Он чем-то недоволен, Панька, он ругается. Мне, кроме сверкающей стаи, не видно ничего. Оглянувшись, я замечаю, что Васьки у среднего оконца нет, и, осмелев, занимаю его место, подтащив под оконце корзину.
Красное с вытаращенными глазами лицо Паньки страшно близко в летке. Он как будто смотрит иногда прямо на оконце, но меня не видит: иначе, конечно, прогнал бы. Около него, также красный, суетится Васька и также видит только голубей. А из окна теперь видно все, все.
Над щелоковским садом кружится другая стая голубей, и сверкающие их крылья также дрожат и мелькают в прозрачной вышине. Это первая стая поднялась над второй или вторая снизилась?
Между ними что-то есть, какая-то связь чувствуется в стремительном полете голубиных стай, и сердце замирает в смутной тревоге.
Панька кричит, свистит, размахивает помелом, стучит его рукояткой. Он смеется радостно.
— Сюда, сюда, эй, сюда пошла! — покрикивает он. — Все сюда. Гули, гули, гулиньки, фью-ю-ю! Сюда, на пшеничку!
Вдруг смех исчезает с его лица, он опять встревожен.
— Курицу! — орет он. — Васька, Курицу подавай! Они синих бросили. Живей, Васька! Ломай замок. Да ну, болван!
Оба возятся над корзиной, и что-то бурое, крупное, резко хлопая крыльями, взвивается над летком и стремительно летит в вышину, где две голубиные стаи почти соединились.
Васька пронзительно свистит.
— Ну, ну, Курочка, миленький! — вопит он жалобным голосом. — Ну, подтяни, поддержи, голубчик!

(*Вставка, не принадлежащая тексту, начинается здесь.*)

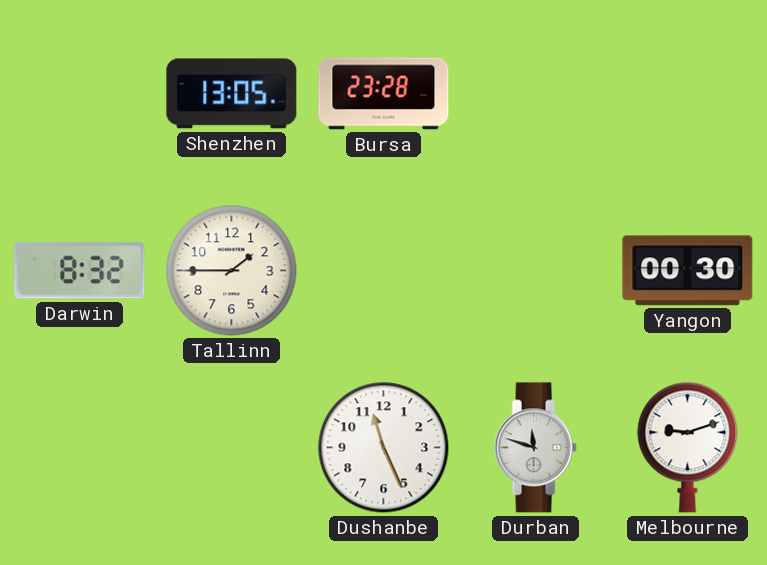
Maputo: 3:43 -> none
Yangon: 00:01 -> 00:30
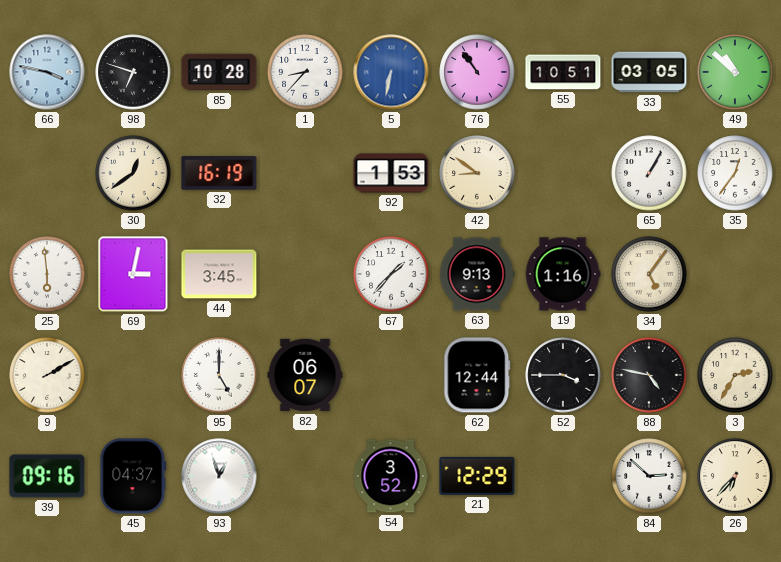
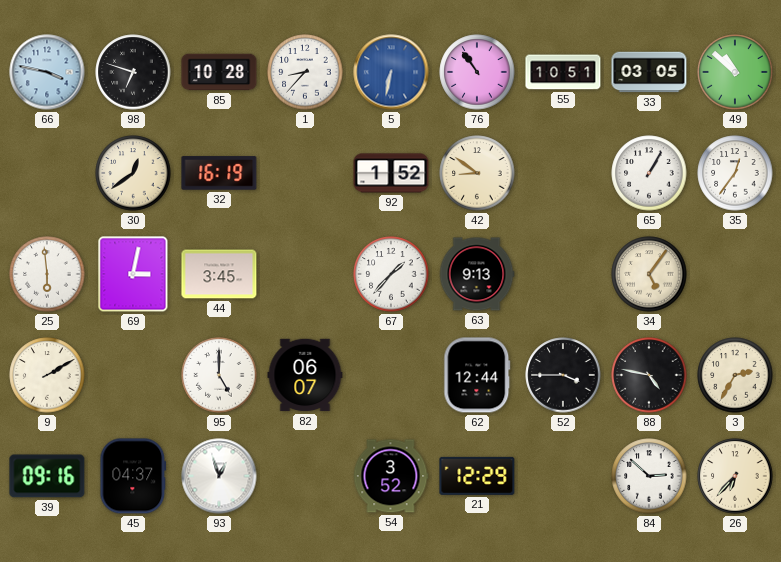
92: 1:53 -> 1:52
19: 1:16 -> none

Курица—это любимый голубь Васьки Шумова, единственная его собственность, предмет особых забот и нежнейших попечений. Курицей он назван за исключительно крупный рост, почти желтые перья и добрый нрав: никогда не дерется. Васька уверяет, что Курица—лучший в свете летун, башка, каких больше нет, и первейший мастер загонять чужие стаи.

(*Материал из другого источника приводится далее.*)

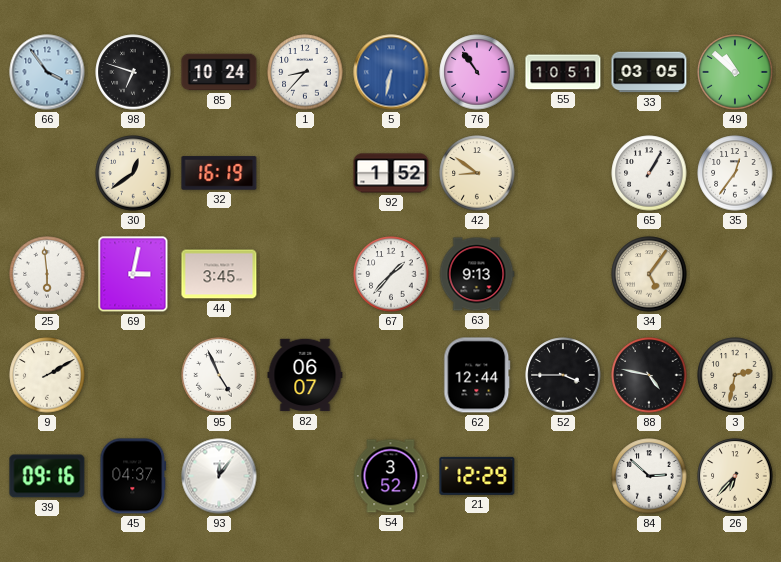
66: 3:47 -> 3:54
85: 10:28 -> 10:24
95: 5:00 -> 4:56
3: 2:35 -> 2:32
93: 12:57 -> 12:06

Что он там делает в вышине, этот Васькин любимец, как, чем ведет за собой три десятка птиц, собравшихся там в сверкающую вереницу? Бормочет он им что-нибудь на голубином языке или, пробиваясь сквозь воздушные волны, увлекает за собой силой полета, могучим трепетом крыльев? Он ясно виден впереди всех.
Васька хохочет и бьет в ладоши. Стая низит, Курица ведет ее к своей голубятне.
Но у Щелоковых тоже не зевают. Там свистят, кричат, размахивают, оттуда голубей выкидывают пяток за пятком, — богачи эти Щелоковы!
И точно невидимые нити тянутся от летка к станице голубей, кружащейся в вышине: как только подлетит новая стайка, весь табун, сделав с ней вместе два-три круга, склоняется в сторону ее голубятни.